When I was eight, I found a fledgling sparrow nestled peacefully under a raspberry thicket. To my eye, the sleepy bird looked unmarred. Lovingly, I carried the delicate creature home and gently placed it in a cardboard box lined with maple leaves and grass. I made a makeshift food dish from a mason jar lid and filled it with Wonder Bread dunked in milk. “That bird will not live to see tomorrow,” my father matter-of-factly declared as he peered over my shoulder while silently, I hated him.
I did not yet understand how death can come stealthily – how life (and love) can sometimes disappear through infinitesimal moments that occur so subtly we mistake them for just another day. The bird didn’t live.
Thirty-five years later, I would stand in a kitchen, as new motherhood, a shattered marriage, and middle age converged upon me. I can still remember the bucketful of rock crabs placed on ice in a porcelain sink – fruits of an afternoon’s excursion off Maine’s coast on a hot August day. I was boiling a pot of water while my towheaded girl in her lemon dotted dress circled my knees. A husband one room away, yet nowhere to be found.

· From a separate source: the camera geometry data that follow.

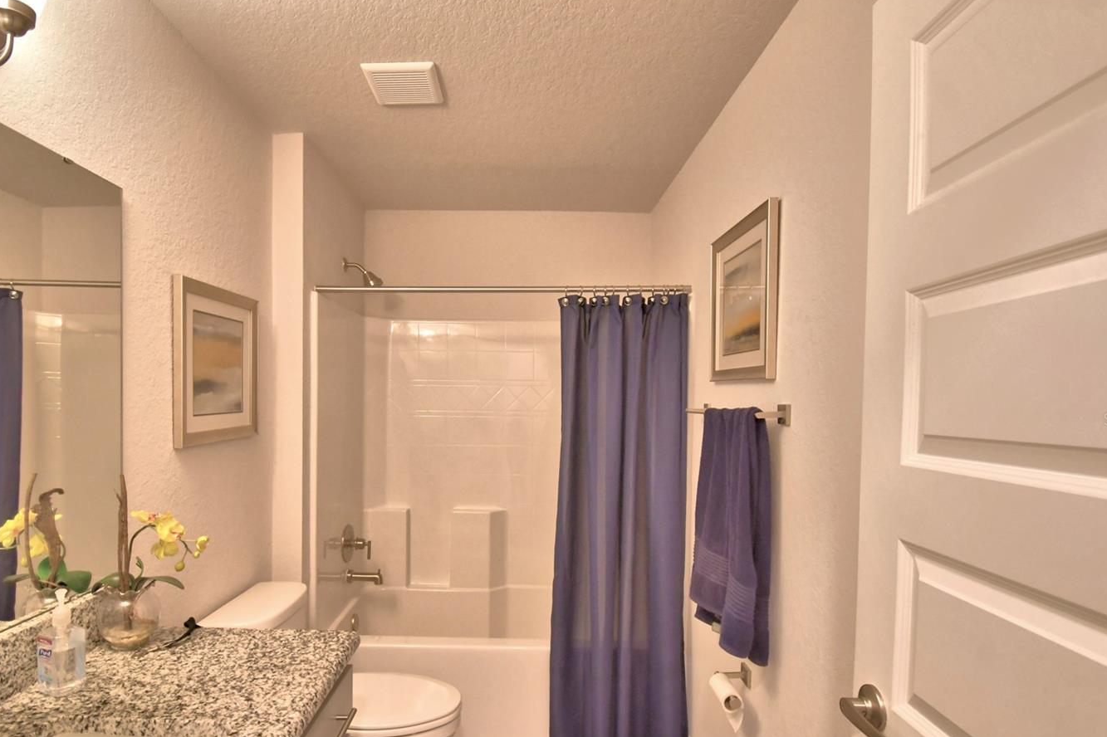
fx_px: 553
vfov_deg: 67.1
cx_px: 513
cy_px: 419
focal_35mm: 18
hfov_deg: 89.9
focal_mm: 10
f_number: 4.5
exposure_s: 1/30
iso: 720
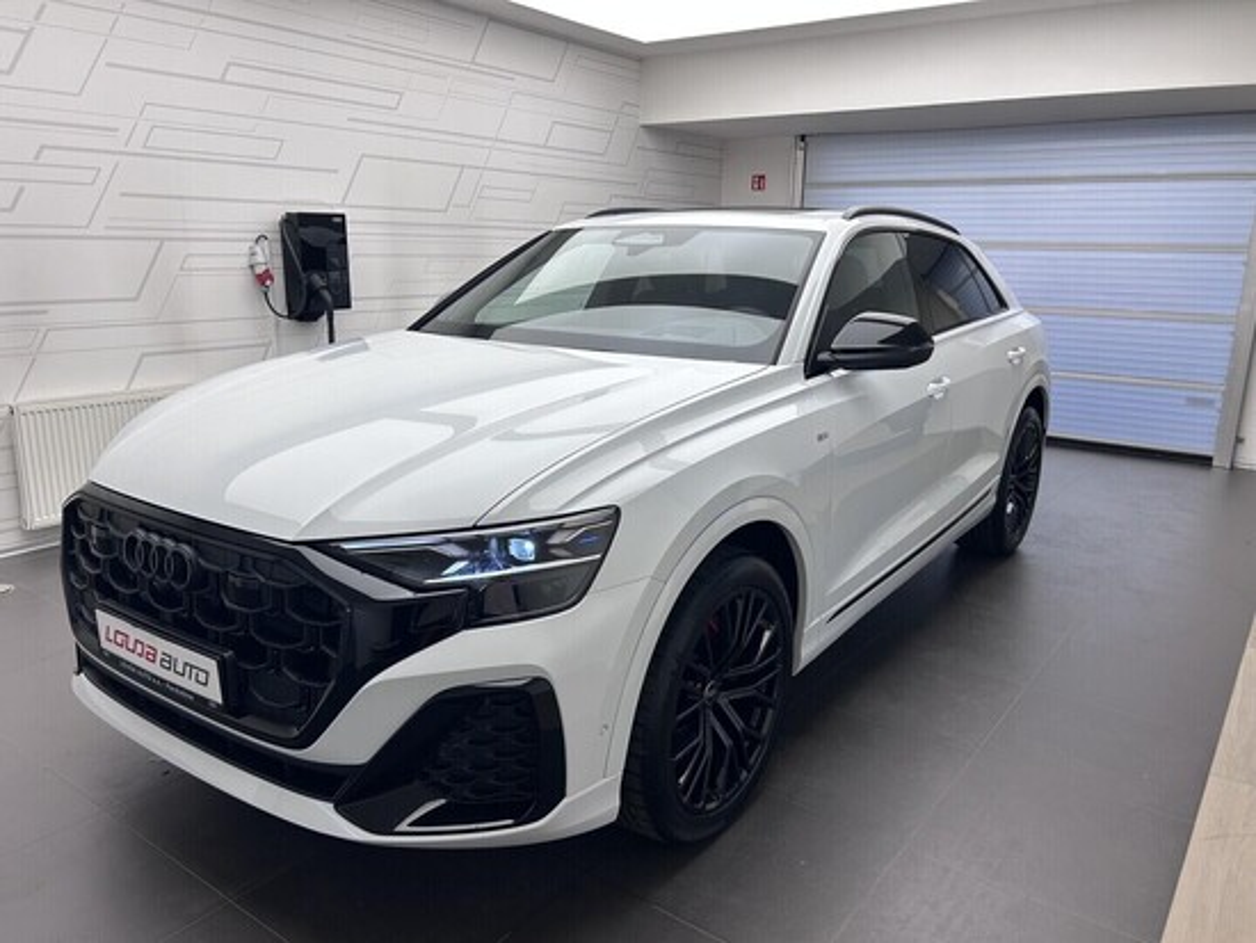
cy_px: 472
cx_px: 628
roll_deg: -0.8
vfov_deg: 53.1
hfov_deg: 67.3
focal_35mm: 26
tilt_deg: -14.0
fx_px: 944
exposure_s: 1/381
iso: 50
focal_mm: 5.7
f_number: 1.5
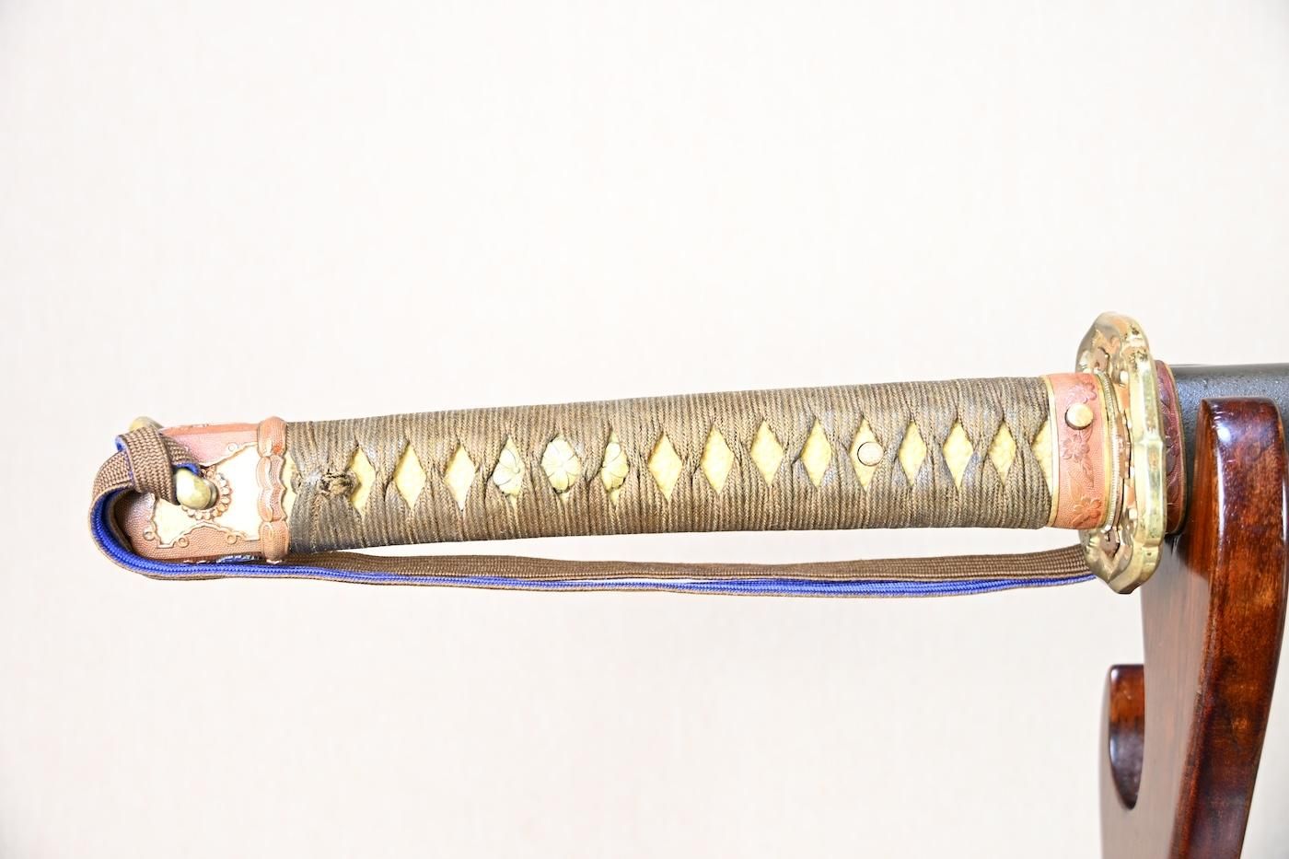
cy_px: 430
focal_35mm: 45
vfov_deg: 29.9
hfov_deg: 43.6
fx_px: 1611
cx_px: 644
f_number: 4
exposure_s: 1/3
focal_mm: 30
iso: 100
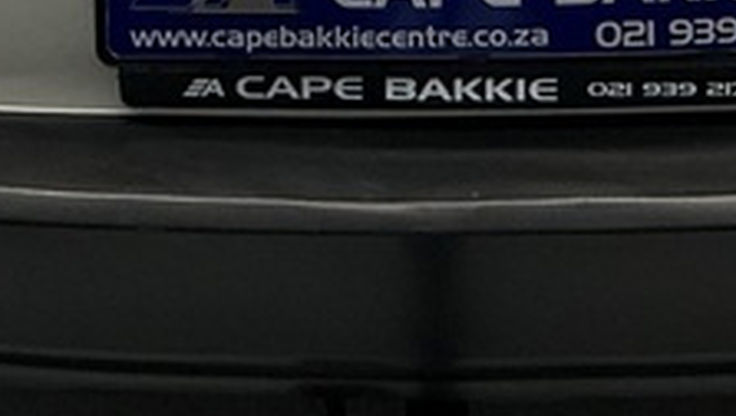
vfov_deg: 14.5
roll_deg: +0.9
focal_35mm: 70
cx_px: 380
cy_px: -399
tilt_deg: -17.5
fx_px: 1368
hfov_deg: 30.1
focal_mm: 2.22
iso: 200
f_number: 2.2
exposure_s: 1/99
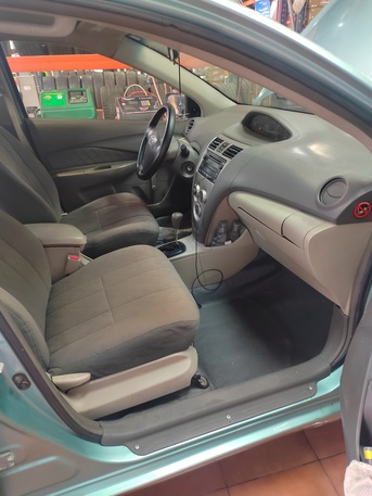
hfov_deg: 58.9
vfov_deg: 73.9
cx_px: 186
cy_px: 248
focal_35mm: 23
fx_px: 329
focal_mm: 5.52
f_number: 1.9
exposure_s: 1/50
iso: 1938
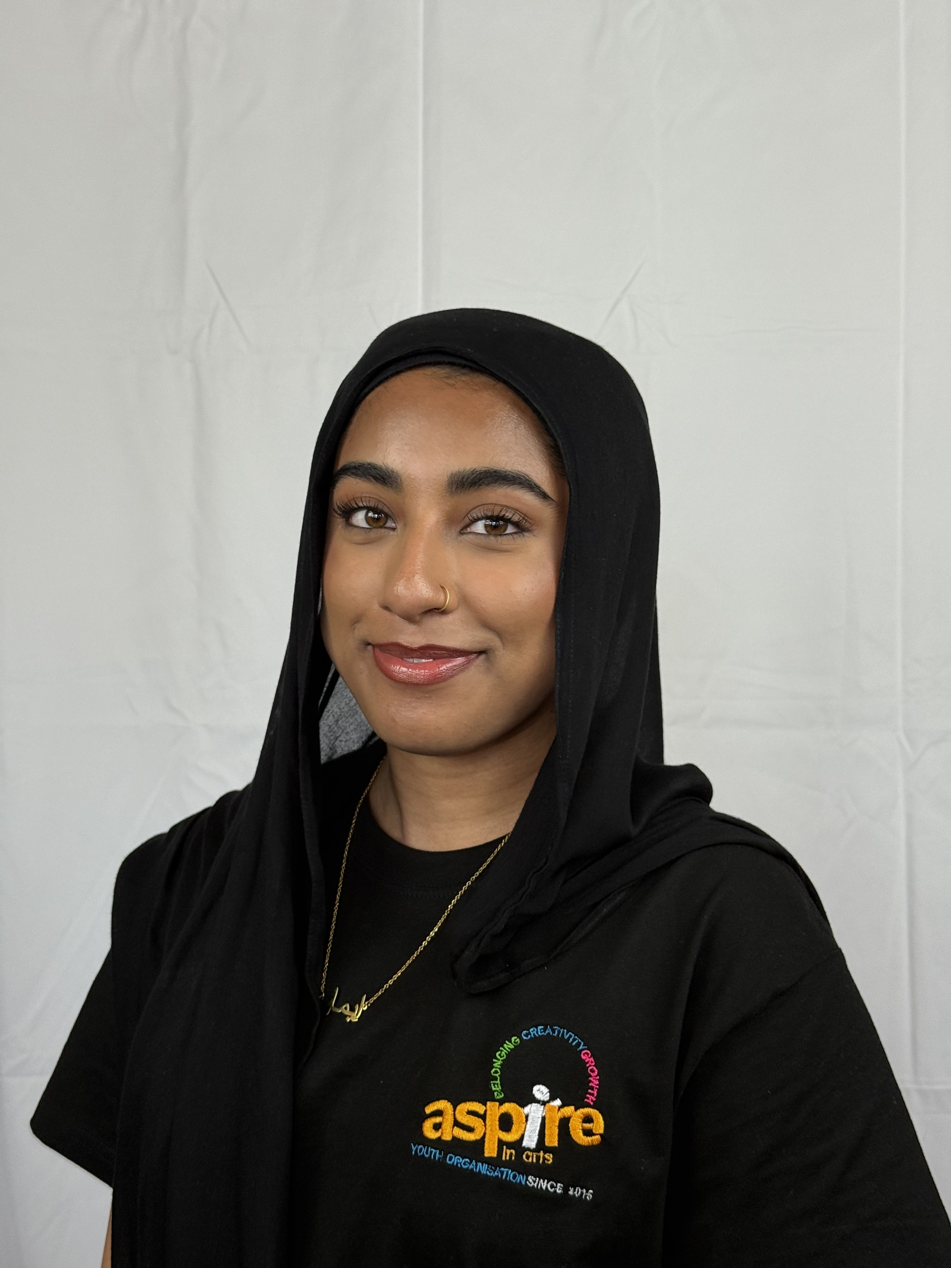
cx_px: 476
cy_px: 634
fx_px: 1758
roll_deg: -0.8
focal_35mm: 48
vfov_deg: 39.7
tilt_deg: -4.0
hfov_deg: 30.3
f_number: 1.78
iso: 64
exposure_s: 1/50
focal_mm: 6.76
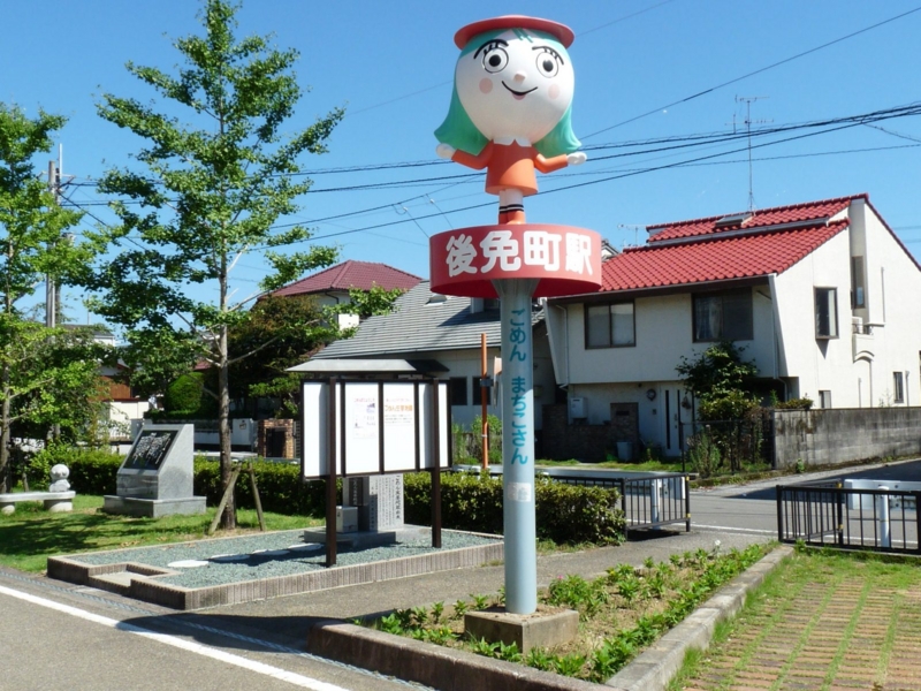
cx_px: 460
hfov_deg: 51.4
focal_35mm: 36
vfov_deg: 39.7
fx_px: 958
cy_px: 346
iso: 100
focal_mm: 4.8
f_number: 5.6
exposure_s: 1/320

How I dropped the crabs into the scalding liquid – tossing them like pebbles, while calmly watching them convulse. My forearm arm singed by the bubbling broth. Glancing out the window overlooking the shore, I imagined myself wading into the tide and surrendering to the ocean. To be both buoyant and weighted – this is how I want to live, and it’s how I hope to die.
There are moments in life when the most relational thing we can do is choose ourselves. When we must take a fierce inventory of who we are and accountability becomes more important than responsibility.
My girl once said that she felt literal grief over having to dispose of a cup that her root beer float came in. “Grief?” I asked, perplexed. “Yes, I feel sadness and missing for the having and holding of that root beer float in that cup.” Her desire to not experience loss and to do no harm is as beautiful as it is scary.
I’ve decided to teach my daughter that breaking promises to others is a critical skill when juxtaposed against the trauma of breaking a promise to oneself. To teach her to kill, as well as to nurture. That promises are living, evolving embodiments of trust, and that the art of their execution (literally and figuratively) lies in trusting oneself and permission-giving. Death is embedded in all promises, kept or broken, but so is life, and in turn, promises anew.